India’s constitutional commitment to privacy must therefore be understood within this broader global framework, strengthening the argument for robust safeguards and accountability mechanisms.
- FINDINGS AND OBSERVATIONS
This study finds that while the constitutional recognition of privacy marks a significant milestone, effective enforcement remains a challenge. Weak oversight mechanisms, broad state exemptions, and limited public awareness hinder meaningful realization of privacy rights. Judicial scrutiny has improved accountability, but legislative and institutional reforms remain necessary.
7.1 Role of Judiciary in Strengthening Privacy Protection
The judiciary plays a critical role in translating constitutional recognition of privacy into effective protection. Post-Puttaswamy, Indian courts have shown increasing willingness to scrutinize executive actions that affect privacy, particularly in matters involving digital restrictions, surveillance, and data collection.
Judicial review serves as an essential check on executive discretion, ensuring that privacy restrictions adhere to constitutional standards of proportionality and fairness. However, courts alone cannot safeguard privacy in the absence of strong legislative frameworks and institutional mechanisms. Judicial interventions must therefore be complemented by clear laws, independent regulators, and informed public participation.
7.2 Public Awareness and Digital Literacy
Legal protection of privacy cannot succeed without public awareness. Many individuals remain unaware of how their data is collected, processed, and shared. Enhancing digital literacy and awareness of privacy rights is essential to empower citizens to exercise informed choices and seek remedies when violations occur.
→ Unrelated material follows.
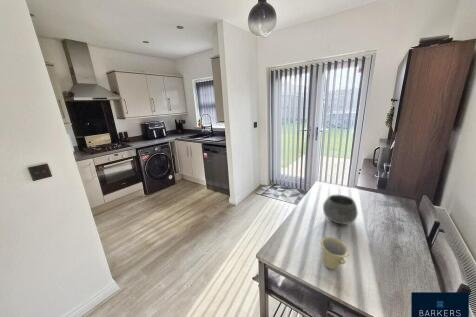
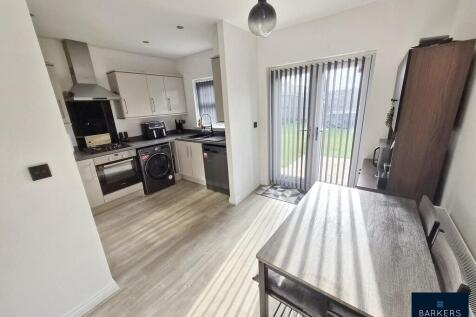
- cup [320,236,350,270]
- bowl [322,194,359,225]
A rights-based digital culture strengthens constitutional democracy and accountability.
7.3 Technology, Artificial Intelligence, and Future Privacy Risks
Emerging technologies such as artificial intelligence, facial recognition systems, and predictive analytics present new challenges to the constitutional right to privacy. These technologies enable automated decision-making and large-scale profiling, often without transparency or explainability. When deployed by the state, such systems can affect access to welfare, employment, policing, and public services, raising concerns of arbitrariness and discrimination.
From a constitutional perspective, the use of such technologies must be subject to heightened scrutiny. Automated systems should not replace human judgment in matters affecting fundamental rights without adequate safeguards. Transparency, auditability, and accountability are essential to prevent misuse and ensure compliance with constitutional principles. As India advances technologically, privacy protection must evolve to address these future risks proactively.
- CONCLUSION AND RECOMMENDATIONS
The recognition of privacy as a fundamental right underscores the Constitution’s commitment to dignity, autonomy, and democratic governance. To translate this promise into reality, India must ensure narrowly tailored state exemptions, strengthen institutional independence, enhance transparency in surveillance practices, and provide accessible remedies. A privacy-respecting digital governance framework is essential for sustaining public trust and constitutional democracy.
REFERENCES (BLUEBOOK STYLE)
- Justice K.S. Puttaswamy (Retd.) v. Union of India, (2017) 10 SCC 1.
- M.P. Sharma v. Satish Chandra, AIR 1954 SC 300.
- Kharak Singh v. State of Uttar Pradesh, AIR 1963 SC 1295.
- Gobind v. State of Madhya Pradesh, (1975) 2 SCC 148.
- R. Rajagopal v. State of Tamil Nadu, (1994) 6 SCC 632.
- Anuradha Bhasin v. Union of India, (2020) 3 SCC 637.
- Constitution of India, arts. 14, 19, 21.
- Digital Personal Data Protection Act, 2023.
- Universal Declaration of Human Rights art. 12 (1948).